Mold is one of the most dangerous things to have in your home. Toxic mold can lead to respiratory illnesses and increase the frequency of asthma attacks. Mold consumes building materials as its food source, and this can lead to your home being destroyed. Removing mold as soon as it is detected is crucial to protecting your home and health.
25 Steps For Effective Mold Removal
1. Research. Before you begin a DIY mold removal project, read as much information about the subject as possible. Learning about the different types of mold will help you effectively treat the problem.
2. Repair Leaks. Find and repair all leaks. By eliminating the source of dampness you eliminate a place for mold to grow.
3. Mold Test. Use a Mold Test Kit to check for mold development anywhere there has been a leak. Make sure to check the entire area where the leak occurred.
4. Complete Check. Check other areas of your home for mold growth, especially in areas where it can become damp and dark such as bathroom closets and garage areas.
5. Check Air. Use the test kit to check air coming out of your heating and cooling vents to determine if there are airborne mold spores flowing through your home.
6. Foggers. If mold is detected in the ventilation system and you cannot afford to replace the duct work, consider using a fogger in the system to clear out all mold spores.
7. Foggers Part 2. It is imperative that you have everyone in the house leave for a few days while you use the fogger on the duct system. It may require additional treatments and no one should be in the house when this is done.
8. Leave Personal Items. Leave as much personal items in the house as possible so that any mold spores that have attached themselves to these items are killed when the fogger is used.
9. Painting. Do not paint over mold, even with a primer that is designed to hide mold and mildew stains. You need to clean and remove mold, not simply hide it. The mold will “eat” through the paint over time.
10. Treatment Space. If you have found mold in one area, cover other areas with plastic during the treatment period to prevent contamination of other areas.
11. Dehumidifier. Use a dehumidifier to remove the excess moisture from the contaminated area. Fan drying could cause mold spores to travel.
12. Ventilation. Place a fan in the nearest window that is bowing outward. This will send any spores that become airborne during treatment outside.
13. Protective Clothing. Use protective clothing during the treatment process. This includes plastic coverings for clothes, shoes and hair. Use disposable gloves. Remove protective clothing outside and dispose of it immediately.
14. Spray Area. Use an EPA approved mold killer and spray infected areas of walls, flooring and ceiling. Make sure that everyone leaves the home until the treatment area is dried.
15. Avoid Bleach. Bleach does not effectively kill mold and can damage surface areas.
16. Scrub Surfaces. Once mold has been treated, it is important to scrub these areas down to remove the dead mold.
17. Discard Affected Building Materials. Throw out all building materials that you have had to remove and replace in a sealed plastic bag.
18. Clean Wood. Clean all building materials including the wood supports in your home,,
19. Retreat. Retreat the areas that were infected again after everthing has been cleaned and removed from the home.
20. Coating. Spray all areas with a protective fungicide coating that will remain in the area and prevent future mold growth.

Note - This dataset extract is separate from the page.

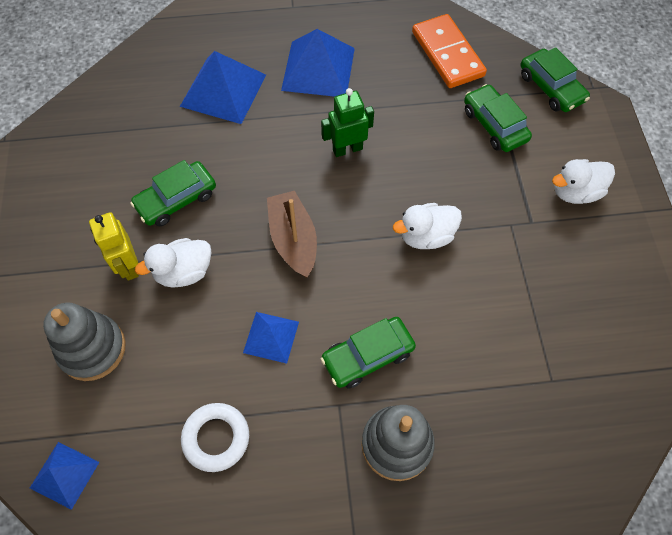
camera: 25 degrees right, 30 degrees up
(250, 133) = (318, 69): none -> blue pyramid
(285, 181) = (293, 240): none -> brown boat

21. Dry Time. Make sure everything is dry before replacing drywall and other building materials.
22. Retest. Use the mold test kit again throughought the house to make sure that your treatment has been effective
23. Wash Everything. Clean everything in the house including all clothing with a strong cleaner.
24. Return Everything. Put everything back in place, your treatment is complete.
25. Ongoing. Continue to test your home in the future for mold and make sure that you treat immediately at any sign of new mold growth.